-- BEGIN DATA SHOWN --

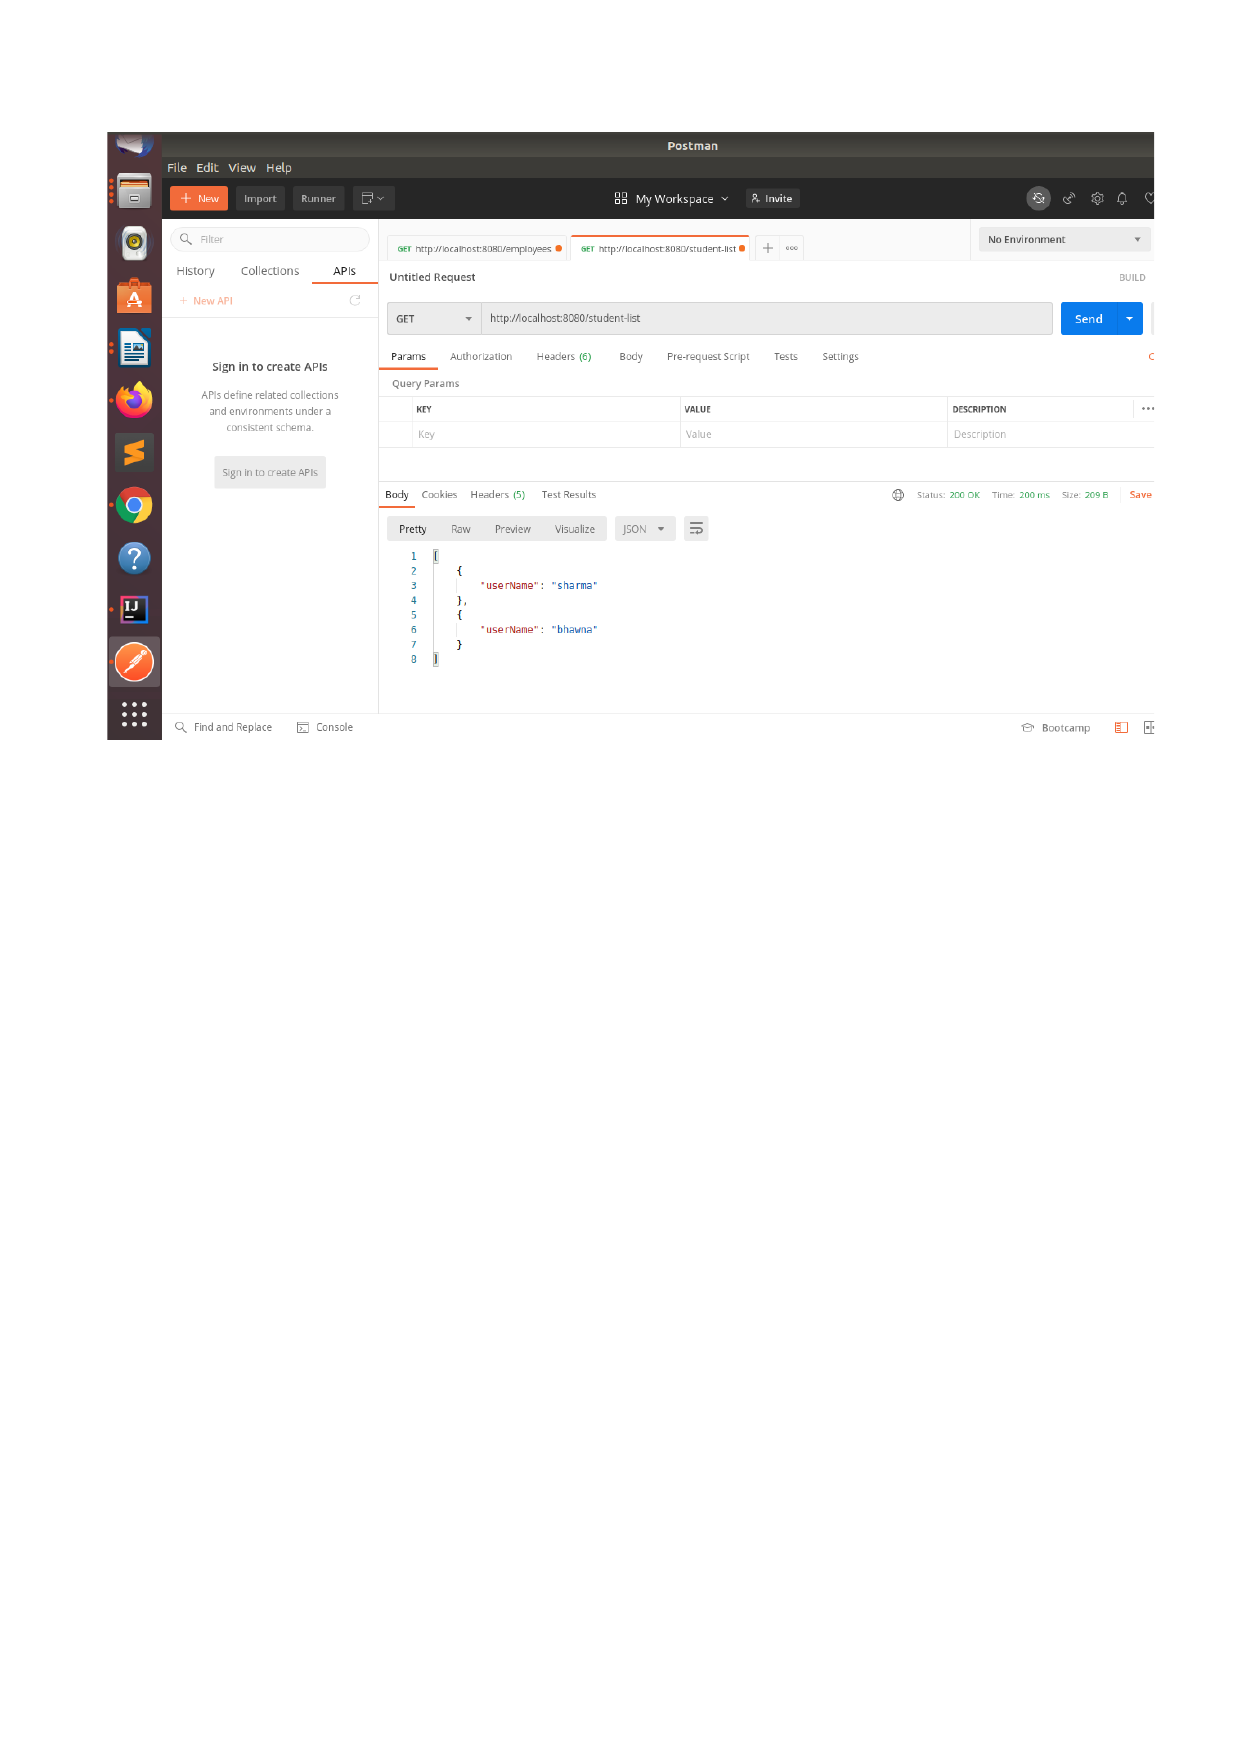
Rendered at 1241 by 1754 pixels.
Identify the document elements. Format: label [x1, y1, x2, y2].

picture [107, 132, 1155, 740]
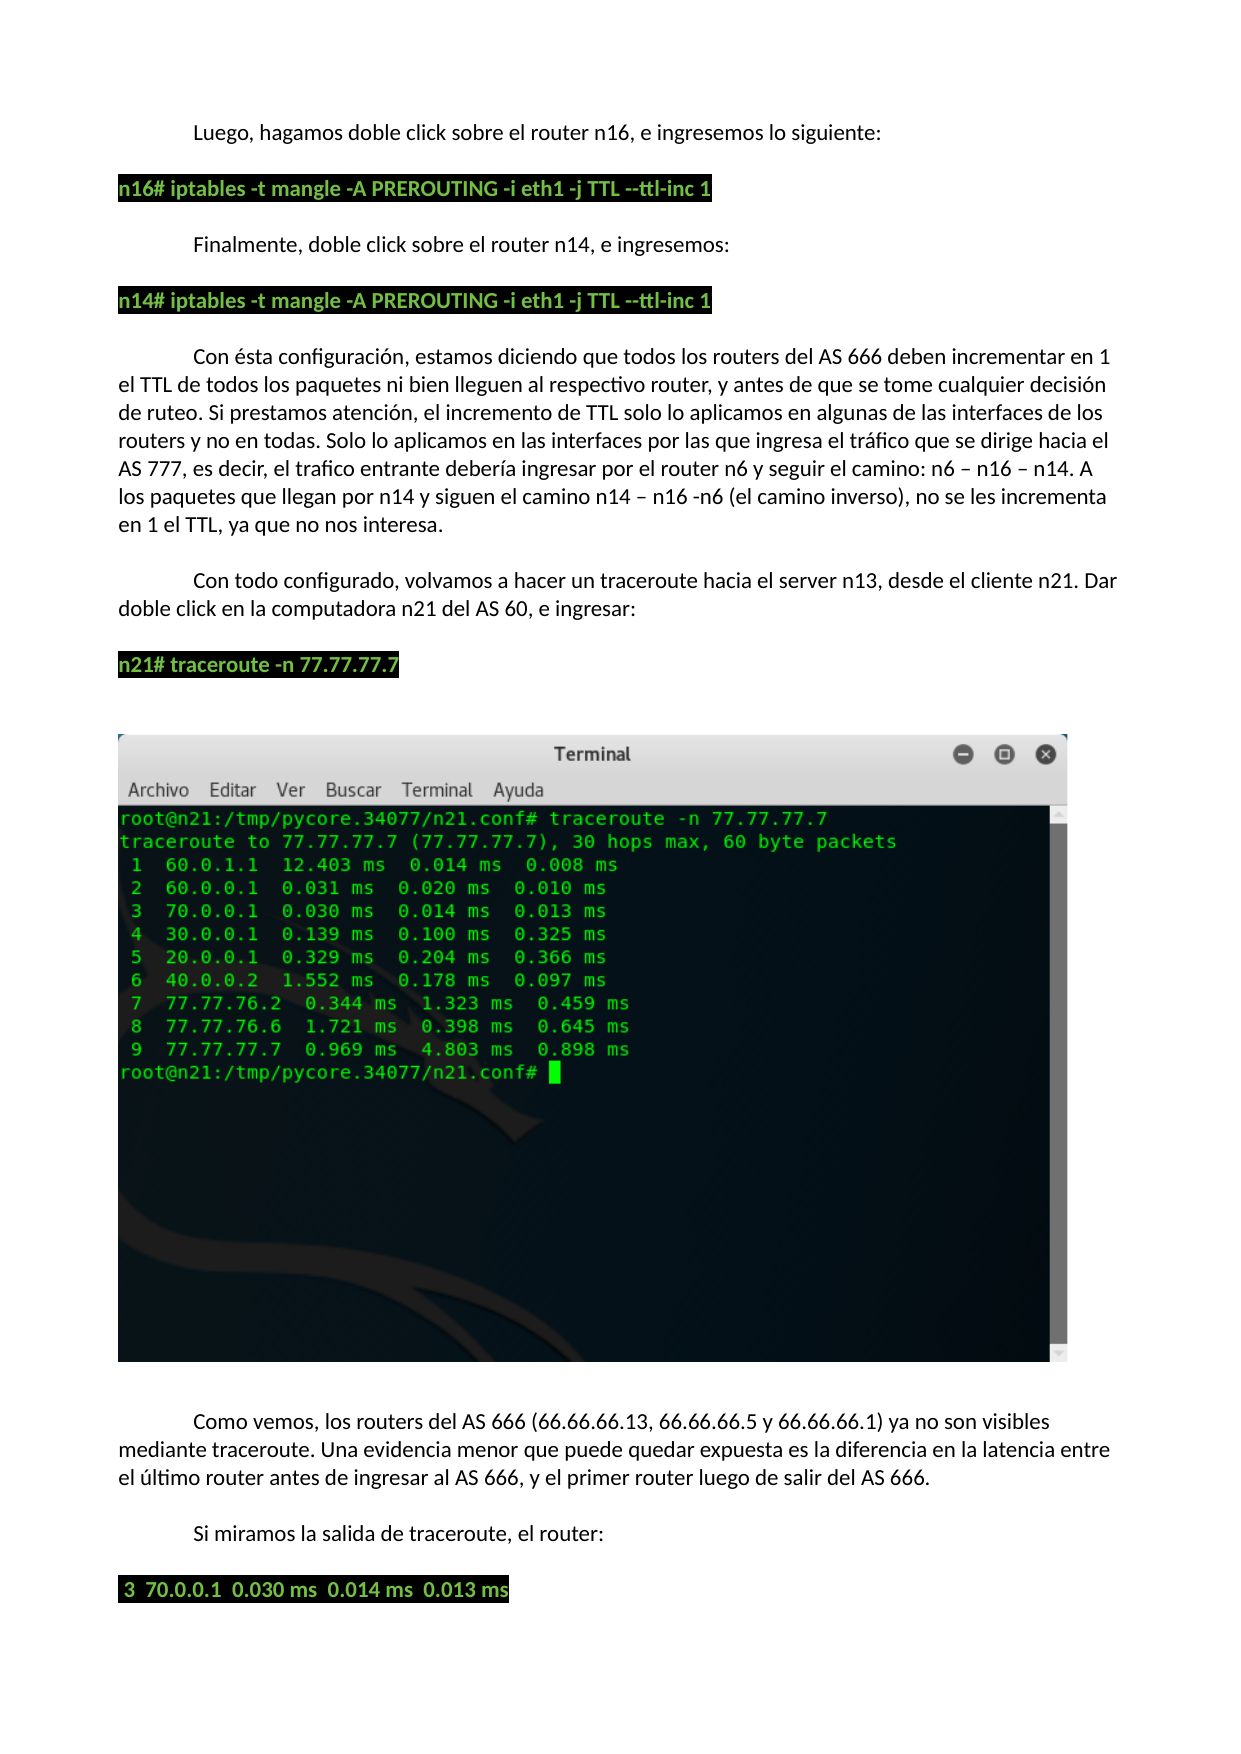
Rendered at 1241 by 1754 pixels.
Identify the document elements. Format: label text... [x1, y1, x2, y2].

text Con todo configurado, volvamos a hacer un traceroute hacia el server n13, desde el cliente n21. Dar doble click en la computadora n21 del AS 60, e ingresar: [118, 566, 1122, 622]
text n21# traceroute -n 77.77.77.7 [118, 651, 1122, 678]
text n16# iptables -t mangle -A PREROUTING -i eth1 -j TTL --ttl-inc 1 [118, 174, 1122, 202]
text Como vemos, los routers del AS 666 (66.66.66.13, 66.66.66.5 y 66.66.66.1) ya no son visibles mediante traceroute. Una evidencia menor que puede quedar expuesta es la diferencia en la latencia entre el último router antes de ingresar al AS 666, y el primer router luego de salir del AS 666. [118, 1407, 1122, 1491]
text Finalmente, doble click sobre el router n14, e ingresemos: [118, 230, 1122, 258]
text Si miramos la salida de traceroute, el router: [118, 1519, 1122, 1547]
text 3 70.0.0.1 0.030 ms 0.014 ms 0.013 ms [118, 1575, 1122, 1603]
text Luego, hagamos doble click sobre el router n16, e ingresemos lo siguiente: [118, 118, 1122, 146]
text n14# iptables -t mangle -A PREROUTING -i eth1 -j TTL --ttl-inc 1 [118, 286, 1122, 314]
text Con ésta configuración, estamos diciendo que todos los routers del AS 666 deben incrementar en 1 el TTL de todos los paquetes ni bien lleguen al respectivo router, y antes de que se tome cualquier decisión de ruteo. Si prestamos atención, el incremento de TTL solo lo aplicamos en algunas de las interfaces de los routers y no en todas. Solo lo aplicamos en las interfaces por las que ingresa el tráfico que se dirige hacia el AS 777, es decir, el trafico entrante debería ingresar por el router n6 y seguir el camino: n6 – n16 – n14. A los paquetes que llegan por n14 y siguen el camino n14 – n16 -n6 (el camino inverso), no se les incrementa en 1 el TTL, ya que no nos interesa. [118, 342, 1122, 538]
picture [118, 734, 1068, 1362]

-- END DATA SHOWN --

Write out the rows above word for word, beginning with the first one and ending after the line that contains "Identify the document elements. Format: label text...". Leave the pictures out of your answer.

Rendered at 1241 by 1754 pixels.
Identify the document elements. Format: label [x1, y1, x2, y2].

picture [107, 132, 1155, 740]
Rendered at 1241 by 1754 pixels.
Identify the document elements. Format: label text... [x1, y1, x2, y2].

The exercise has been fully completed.